ОТРЫВОК ТЕКСТА.
_ _ _ _ _ _ _

Так за кем же Крючков в августе 1991 года почувствовал силу более сильную, чем за Горбачевым? За Лукьяновым? За Баклановым? За кем-то еще?
Или, может, он напоследок решил задавить в себе комплекс неполноценности, которым всю жизнь страдал, и принять в конце концов самостоятельное решение? Ельцин считал, что «одним из самых главных» в заговоре был именно Крючков. Горбачев полагал, что он вообще был главным.
Спрашивается, зачем они это все затеяли? В дальнейшем выяснилось − среди прочих причин, почему они пошли на безумный шаг − затеяли и возглавили путч: после подписания Союзного договора им грозит потеря постов. До какого-то времени я сомневался, чтобы Крючкову и Язову, например, − надежным, как казалось, членам горбачевской команды, − это грозило. Госбезопасность, оборона вроде бы оставлялись договором в ведении Центра, и не было никаких признаков, что Горбачев, по крайней мере в ближайшее время, вытряхнет их из кресел.
Откровенно говоря, я всегда считал, что единственное достоинство глуповато-солдафонистого маршала Язова как министра обороны − то, что он «человек Горбачева»: своим обширным телом он затыкает амбразуру, не позволяя сесть в министерское кресло кому-то более способному, но, соответственно, и более опасному − тому же начальнику Генштаба генералу армии Моисееву (забавно, что прохановский путчистский листок «День», напротив, держал Язова за эталон образованности, интеллигентности, культуры, публиковал полосные аллилуйские очерки, посвященные ему, под коротким бесхитростным заголовком «Язов»; уже если эталон таков, что же тогда об остальных говорить?)

_ _ _ _ _ _ _

Строки набора данных.
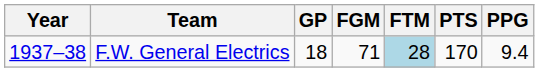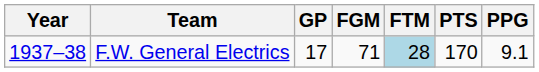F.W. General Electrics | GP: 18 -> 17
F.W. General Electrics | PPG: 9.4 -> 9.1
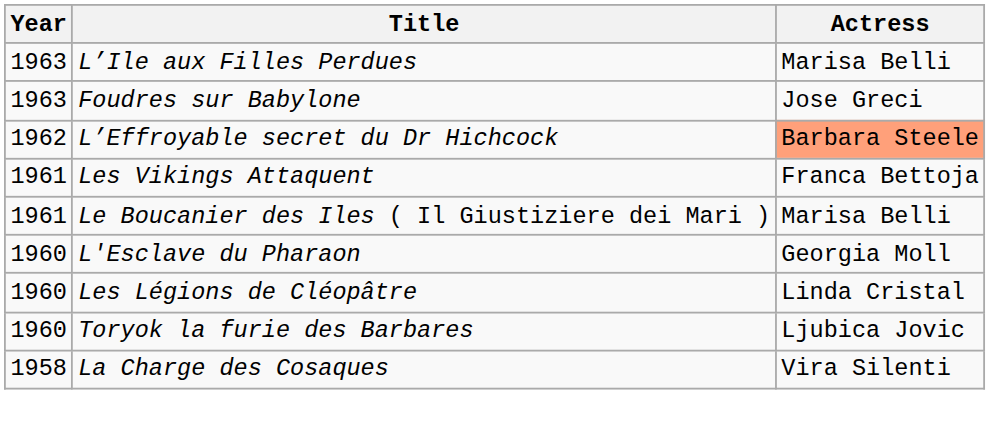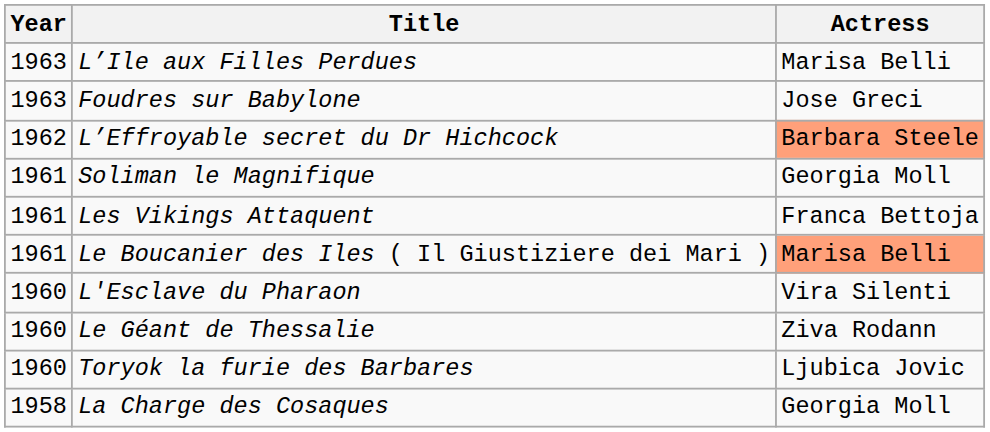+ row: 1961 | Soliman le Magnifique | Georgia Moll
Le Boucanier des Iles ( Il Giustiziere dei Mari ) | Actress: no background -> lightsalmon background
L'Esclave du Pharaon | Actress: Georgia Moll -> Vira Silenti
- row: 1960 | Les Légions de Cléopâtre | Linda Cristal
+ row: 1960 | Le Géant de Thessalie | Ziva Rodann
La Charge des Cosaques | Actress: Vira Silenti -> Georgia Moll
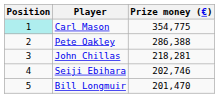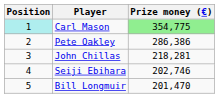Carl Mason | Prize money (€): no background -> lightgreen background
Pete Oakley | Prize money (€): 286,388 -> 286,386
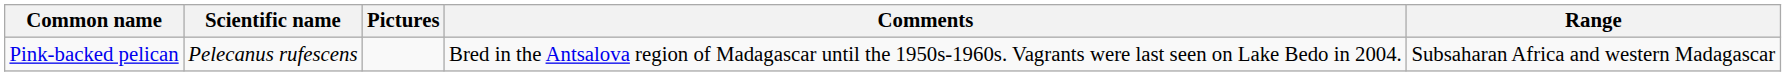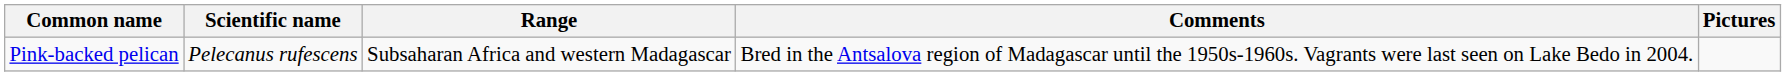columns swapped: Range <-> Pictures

_ _ _ _ _ _ _

ВЫПОЛНИТЕ ЗАДАНИЯ.
a – Назовите всех людей, которые упомянуты в отрывке об августовском путче 1991 года по фамилии. Фамилии, превращенные в прилагательные, не учитывайте.
b – Продолжите отрывок об августовском путче 1991 года, начав сразу после его последнего предложения.

ИТОГОВЫЕ ОТВЕТЫ.
a – Крючков, Горбачев, Лукьянов, Бакланов, Ельцин, Язов, Моисеев.

b –
Что касается Крючкова, подразумеваемую принадлежность лубянского начальника к команде Горбачева я не считал единственным достоинством в глазах президента. Но тоже, наверное, − главным. По моему разумению, и он своим пребыванием в опасном ведомстве не давал хода откровенным «ястребам» − таким, например, как Филипп Бобков, его первый зам.
Кстати, я спросил Крючкова, правда ли, что первая кандидатура на пост председателя КГБ в случае переворота и возврата к тоталитаризму − именно Бобков? Мой собеседник расшаркался перед замом, сказав, что, как ему кажется, тот стоит на правильных политических позициях, поддерживает перестройку и уж никак не готовится к посту председателя КГБ. Впрочем, под конец Крючков добавил:
− Будем считать ваши слова сигналом и поинтересуемся у него.
Так я стал еще и доносчиком, стукачом. Возможно, возбужденный мной интерес к фигуре Бобкова сказался неблагоприятными для него образом, поскольку через несколько дней после публикации интервью Крючков отправил его в отставку.
Впрочем, отставного первого крючковского зама тут же трудоустроил тот же Язов − взял его к себе в советники (замечательная это должность − «советник»: когда некуда приткнуть нужного человека, тут же она и возникает, а что там советник советует, − это уже дело десятое).
Во время августовского путча неожиданно всплыл и сынишка Филиппа Бобкова − Сергей Бобков, дотоле никому не известный поэт. Оказалось, он тоже советник, или, точнее, советчик. 20 августа он явился в Союз писателей и стал настоятельно советовать не на шутку перетрусившим союзписательским секретарям выступить в поддержку ГКЧП.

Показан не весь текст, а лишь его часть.